*** Materials provided Section Begins ***
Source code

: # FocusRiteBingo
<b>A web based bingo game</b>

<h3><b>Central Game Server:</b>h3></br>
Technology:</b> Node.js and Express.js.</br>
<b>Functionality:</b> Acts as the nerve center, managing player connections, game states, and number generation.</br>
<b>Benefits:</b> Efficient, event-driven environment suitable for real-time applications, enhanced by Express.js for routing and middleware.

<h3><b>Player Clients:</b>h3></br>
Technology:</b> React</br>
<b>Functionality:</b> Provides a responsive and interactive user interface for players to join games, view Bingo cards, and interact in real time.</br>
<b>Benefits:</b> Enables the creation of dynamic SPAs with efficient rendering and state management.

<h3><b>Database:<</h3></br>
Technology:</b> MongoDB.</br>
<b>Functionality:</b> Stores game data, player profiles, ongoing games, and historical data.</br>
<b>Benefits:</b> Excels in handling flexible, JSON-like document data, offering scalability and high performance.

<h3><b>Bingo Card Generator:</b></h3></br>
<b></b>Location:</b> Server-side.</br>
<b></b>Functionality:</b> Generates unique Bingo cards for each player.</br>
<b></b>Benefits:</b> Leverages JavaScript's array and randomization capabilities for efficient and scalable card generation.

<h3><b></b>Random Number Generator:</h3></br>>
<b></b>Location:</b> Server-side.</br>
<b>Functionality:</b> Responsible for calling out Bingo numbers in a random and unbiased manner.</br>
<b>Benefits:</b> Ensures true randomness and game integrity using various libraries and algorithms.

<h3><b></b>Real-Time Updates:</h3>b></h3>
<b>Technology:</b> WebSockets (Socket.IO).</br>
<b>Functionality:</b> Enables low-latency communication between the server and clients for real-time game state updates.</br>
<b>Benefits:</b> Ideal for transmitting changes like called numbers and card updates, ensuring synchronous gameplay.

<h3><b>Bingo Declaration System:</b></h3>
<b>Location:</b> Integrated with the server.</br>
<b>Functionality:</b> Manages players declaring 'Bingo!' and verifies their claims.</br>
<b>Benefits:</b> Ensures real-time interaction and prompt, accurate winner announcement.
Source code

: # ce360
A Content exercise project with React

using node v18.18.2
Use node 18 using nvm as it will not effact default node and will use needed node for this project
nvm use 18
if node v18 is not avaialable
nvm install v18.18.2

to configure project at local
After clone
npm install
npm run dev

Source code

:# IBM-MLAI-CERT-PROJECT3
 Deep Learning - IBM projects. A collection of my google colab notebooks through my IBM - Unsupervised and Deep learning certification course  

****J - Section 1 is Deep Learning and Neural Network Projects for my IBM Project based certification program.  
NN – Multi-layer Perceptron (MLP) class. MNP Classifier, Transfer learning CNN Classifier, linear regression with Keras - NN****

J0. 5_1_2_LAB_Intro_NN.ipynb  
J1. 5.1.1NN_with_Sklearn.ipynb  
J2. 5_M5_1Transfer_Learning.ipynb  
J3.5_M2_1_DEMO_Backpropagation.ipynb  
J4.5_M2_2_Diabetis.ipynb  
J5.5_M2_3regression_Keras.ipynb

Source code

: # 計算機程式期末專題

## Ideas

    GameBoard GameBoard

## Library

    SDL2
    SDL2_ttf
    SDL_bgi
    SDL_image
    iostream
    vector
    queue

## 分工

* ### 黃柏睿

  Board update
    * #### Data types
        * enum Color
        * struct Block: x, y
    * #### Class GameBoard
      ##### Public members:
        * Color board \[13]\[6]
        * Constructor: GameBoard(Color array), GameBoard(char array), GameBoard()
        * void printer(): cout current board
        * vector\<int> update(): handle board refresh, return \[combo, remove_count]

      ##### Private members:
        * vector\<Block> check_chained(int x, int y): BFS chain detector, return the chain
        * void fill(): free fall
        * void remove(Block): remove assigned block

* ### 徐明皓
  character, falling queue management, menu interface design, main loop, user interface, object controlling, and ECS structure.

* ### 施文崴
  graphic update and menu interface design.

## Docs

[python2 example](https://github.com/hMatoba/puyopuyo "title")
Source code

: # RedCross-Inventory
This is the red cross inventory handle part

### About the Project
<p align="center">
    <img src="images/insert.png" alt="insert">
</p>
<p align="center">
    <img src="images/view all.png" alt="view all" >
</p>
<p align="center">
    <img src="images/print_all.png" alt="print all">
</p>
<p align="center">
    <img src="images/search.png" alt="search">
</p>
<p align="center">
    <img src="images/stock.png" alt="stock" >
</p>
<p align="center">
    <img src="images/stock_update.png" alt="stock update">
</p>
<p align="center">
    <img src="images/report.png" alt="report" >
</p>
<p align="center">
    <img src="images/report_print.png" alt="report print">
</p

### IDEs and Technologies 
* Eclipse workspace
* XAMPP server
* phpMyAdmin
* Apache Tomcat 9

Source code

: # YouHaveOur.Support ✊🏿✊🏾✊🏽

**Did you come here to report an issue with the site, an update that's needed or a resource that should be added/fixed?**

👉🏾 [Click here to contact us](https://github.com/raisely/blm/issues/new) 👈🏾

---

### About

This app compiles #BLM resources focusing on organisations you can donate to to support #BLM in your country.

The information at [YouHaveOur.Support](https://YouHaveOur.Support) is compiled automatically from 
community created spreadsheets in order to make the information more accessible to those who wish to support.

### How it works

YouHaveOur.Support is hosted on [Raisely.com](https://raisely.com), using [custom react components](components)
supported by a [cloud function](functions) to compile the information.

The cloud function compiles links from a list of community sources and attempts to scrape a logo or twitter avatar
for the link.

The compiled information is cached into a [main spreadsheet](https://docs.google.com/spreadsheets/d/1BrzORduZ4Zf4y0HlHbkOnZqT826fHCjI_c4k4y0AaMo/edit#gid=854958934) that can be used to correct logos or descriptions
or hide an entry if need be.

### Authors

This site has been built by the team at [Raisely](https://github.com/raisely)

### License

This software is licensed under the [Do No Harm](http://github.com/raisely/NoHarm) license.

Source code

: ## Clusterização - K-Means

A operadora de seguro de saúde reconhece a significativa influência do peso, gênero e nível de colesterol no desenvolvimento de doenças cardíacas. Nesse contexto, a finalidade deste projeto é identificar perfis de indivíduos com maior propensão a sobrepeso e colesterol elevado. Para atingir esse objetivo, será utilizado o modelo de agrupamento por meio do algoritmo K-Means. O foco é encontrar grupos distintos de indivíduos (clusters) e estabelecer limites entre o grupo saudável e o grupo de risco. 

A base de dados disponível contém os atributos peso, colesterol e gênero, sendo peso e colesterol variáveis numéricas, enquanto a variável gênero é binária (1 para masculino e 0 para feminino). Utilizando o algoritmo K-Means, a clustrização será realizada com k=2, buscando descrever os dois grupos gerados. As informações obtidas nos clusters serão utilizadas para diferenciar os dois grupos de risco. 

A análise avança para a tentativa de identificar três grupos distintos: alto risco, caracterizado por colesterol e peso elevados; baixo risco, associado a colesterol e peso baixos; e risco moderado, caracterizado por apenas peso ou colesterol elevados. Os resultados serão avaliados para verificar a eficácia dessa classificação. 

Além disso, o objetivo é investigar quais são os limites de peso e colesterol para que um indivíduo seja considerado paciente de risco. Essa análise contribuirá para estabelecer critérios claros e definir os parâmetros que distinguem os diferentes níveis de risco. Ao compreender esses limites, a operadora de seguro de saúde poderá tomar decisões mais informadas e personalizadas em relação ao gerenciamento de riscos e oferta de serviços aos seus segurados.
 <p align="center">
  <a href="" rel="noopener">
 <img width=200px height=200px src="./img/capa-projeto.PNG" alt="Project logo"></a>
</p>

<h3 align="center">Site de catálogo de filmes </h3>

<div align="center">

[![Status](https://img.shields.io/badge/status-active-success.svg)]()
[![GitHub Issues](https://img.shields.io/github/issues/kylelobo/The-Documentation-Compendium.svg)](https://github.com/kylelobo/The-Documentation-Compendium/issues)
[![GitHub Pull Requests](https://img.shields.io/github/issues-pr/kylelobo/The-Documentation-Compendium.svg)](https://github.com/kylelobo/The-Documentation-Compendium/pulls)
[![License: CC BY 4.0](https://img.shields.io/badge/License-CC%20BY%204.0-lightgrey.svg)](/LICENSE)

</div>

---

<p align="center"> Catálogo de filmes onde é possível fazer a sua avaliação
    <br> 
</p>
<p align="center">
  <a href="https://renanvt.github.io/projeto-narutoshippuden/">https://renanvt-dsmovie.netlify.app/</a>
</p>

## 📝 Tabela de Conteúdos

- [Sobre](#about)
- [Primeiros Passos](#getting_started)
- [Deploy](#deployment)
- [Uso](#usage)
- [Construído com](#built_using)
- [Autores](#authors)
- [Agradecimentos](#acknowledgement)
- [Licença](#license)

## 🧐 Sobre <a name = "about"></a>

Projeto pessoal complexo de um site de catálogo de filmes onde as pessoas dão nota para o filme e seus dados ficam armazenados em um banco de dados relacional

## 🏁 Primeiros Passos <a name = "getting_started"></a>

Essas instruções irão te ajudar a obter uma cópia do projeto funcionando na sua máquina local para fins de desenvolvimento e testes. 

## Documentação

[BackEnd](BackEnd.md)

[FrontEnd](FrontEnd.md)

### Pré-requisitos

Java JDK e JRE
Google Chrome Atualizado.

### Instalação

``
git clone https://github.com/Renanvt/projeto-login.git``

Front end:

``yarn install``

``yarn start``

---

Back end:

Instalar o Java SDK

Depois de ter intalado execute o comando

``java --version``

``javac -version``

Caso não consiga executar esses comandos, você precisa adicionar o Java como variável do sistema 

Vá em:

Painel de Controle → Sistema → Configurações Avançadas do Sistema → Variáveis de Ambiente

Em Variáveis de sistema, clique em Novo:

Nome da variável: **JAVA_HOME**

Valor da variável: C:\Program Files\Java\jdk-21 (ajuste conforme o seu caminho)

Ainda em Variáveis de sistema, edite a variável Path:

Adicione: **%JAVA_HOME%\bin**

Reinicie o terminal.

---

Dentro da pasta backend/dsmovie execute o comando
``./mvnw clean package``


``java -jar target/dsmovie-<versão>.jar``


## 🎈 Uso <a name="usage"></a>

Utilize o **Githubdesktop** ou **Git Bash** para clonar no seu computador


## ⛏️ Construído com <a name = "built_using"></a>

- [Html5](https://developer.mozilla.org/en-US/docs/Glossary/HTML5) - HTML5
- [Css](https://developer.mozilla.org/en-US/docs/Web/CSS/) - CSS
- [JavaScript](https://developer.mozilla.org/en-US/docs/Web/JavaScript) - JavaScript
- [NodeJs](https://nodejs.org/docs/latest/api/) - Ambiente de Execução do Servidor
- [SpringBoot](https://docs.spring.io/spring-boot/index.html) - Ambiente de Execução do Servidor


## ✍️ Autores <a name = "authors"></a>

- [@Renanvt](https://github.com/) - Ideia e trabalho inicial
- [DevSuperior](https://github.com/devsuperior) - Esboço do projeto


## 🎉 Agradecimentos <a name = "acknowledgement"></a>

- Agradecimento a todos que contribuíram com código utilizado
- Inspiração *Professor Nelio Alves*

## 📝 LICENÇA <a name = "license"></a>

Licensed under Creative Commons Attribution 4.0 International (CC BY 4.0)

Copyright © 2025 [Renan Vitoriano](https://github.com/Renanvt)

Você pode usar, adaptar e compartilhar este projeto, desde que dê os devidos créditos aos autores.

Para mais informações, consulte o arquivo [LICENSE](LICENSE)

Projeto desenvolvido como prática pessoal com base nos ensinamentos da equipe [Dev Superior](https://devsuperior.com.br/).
*** Materials provided Section Ends ***
- _Problem_:
Find the lines above that contain the word "numbers" and collect them.

- _Expected answer_:
<b>Functionality:</b> Responsible for calling out Bingo numbers in a random and unbiased manner.</br>
<b>Benefits:</b> Ideal for transmitting changes like called numbers and card updates, ensuring synchronous gameplay.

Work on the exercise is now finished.